What if Microsoft had become Micro and Soft?

It has been over 7 years since Judge Jackson issued his order for Microsoft to be broken up into an applications and a operating system business. Due to various complications, that never came to pass. But what if it had? What would the computer world look like today?

The break-up idea was designed to force Microsoft to develop applications that would run on platforms other than Windows. In the process, Windows would have to compete more aggressively to convince consumers and businesses that it was the operating system of choice. This competition might have taken a little time to start but within a few years, we would likely have seen some opening up of the platform.

Now it’s a mugs game to speculate on what all this would have meant but let me give it a go. First, let’s consider the operating system market.
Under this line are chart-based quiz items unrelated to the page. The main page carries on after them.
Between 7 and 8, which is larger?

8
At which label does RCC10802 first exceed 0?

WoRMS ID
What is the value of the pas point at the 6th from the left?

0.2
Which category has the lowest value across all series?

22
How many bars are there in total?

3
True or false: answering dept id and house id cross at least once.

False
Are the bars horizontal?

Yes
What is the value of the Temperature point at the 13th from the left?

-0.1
Windows competes with Apple’s OS X and Linux. The applications part of Microsoft would have moved more rapidly to universalise its applications for those systems; boosting their share of the market. But it would also have moved more rapidly to be system independent — say for a browser-based suite. Google may not have been first to that market. All this adds up to healthy prospects for the applications business of Microsoft; perhaps a better position than they currently enjoy there.
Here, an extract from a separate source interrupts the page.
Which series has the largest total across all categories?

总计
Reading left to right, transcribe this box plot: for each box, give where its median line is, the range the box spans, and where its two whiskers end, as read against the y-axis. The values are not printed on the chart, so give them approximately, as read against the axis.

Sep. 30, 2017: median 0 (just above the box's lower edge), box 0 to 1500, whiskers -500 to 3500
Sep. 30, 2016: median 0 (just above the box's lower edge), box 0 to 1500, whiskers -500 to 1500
But that boost to other operating systems may not have lasted long. They enjoy the position they do today because of the weakness of Windows. If Windows was forced to become more stable, innovative and complete they would face much more competition. Indeed, one could imagine that the prospects for an open source operating system such as Linux may be dim today.
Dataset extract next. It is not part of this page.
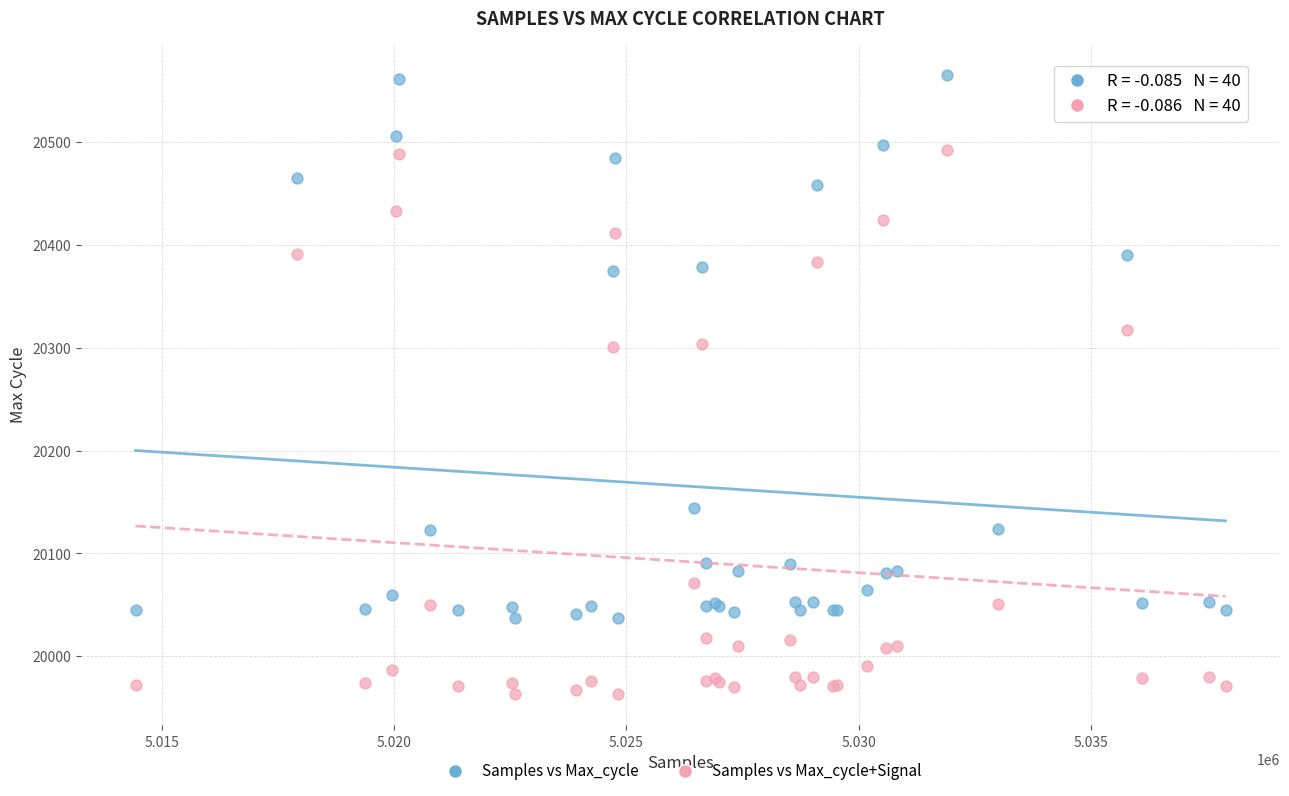

What are all the series names shown in the legend?

Samples vs Max_cycle, Samples vs Max_cycle+Signal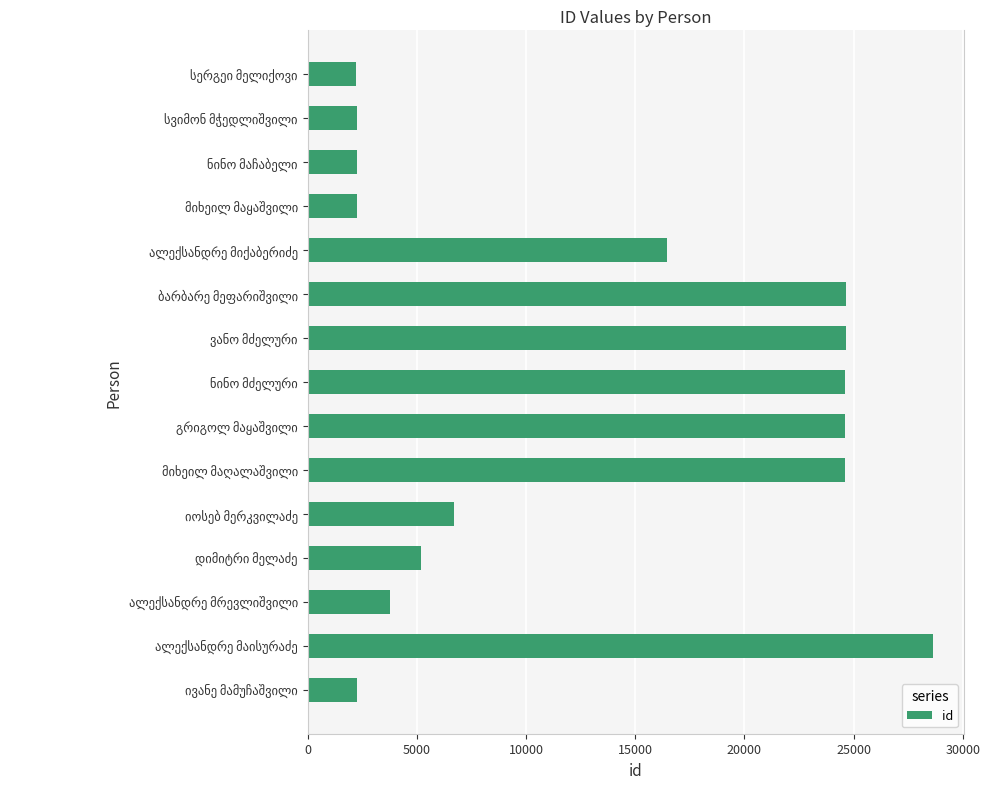

What is the difference between the second highest and minimum values?

22390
What of the applications market? Well, now Microsoft would also have to make its operating system easier for developers to write for it. That would have allowed entry there and lower the price of Microsoft applications such as office and also its business software too. So we would have better quality and a greater variety of applications. What is more, incentives to build market share would have improved inter-operability and so users could switch between application more easily.

In the new world, it seems to me that the big loser from all this would have been Apple — facing a rival that wasn’t driving customers away through complacency — and the big winner would be Intel — boosting all of its sales because software issues were being resolved more readily. And for consumers, apart from some lower prices, at least for software, and some reduced overall frustrations, would much have really changed? I don’t know but as I contemplate my laptop woes this week, I still long for the opportunity to have found out.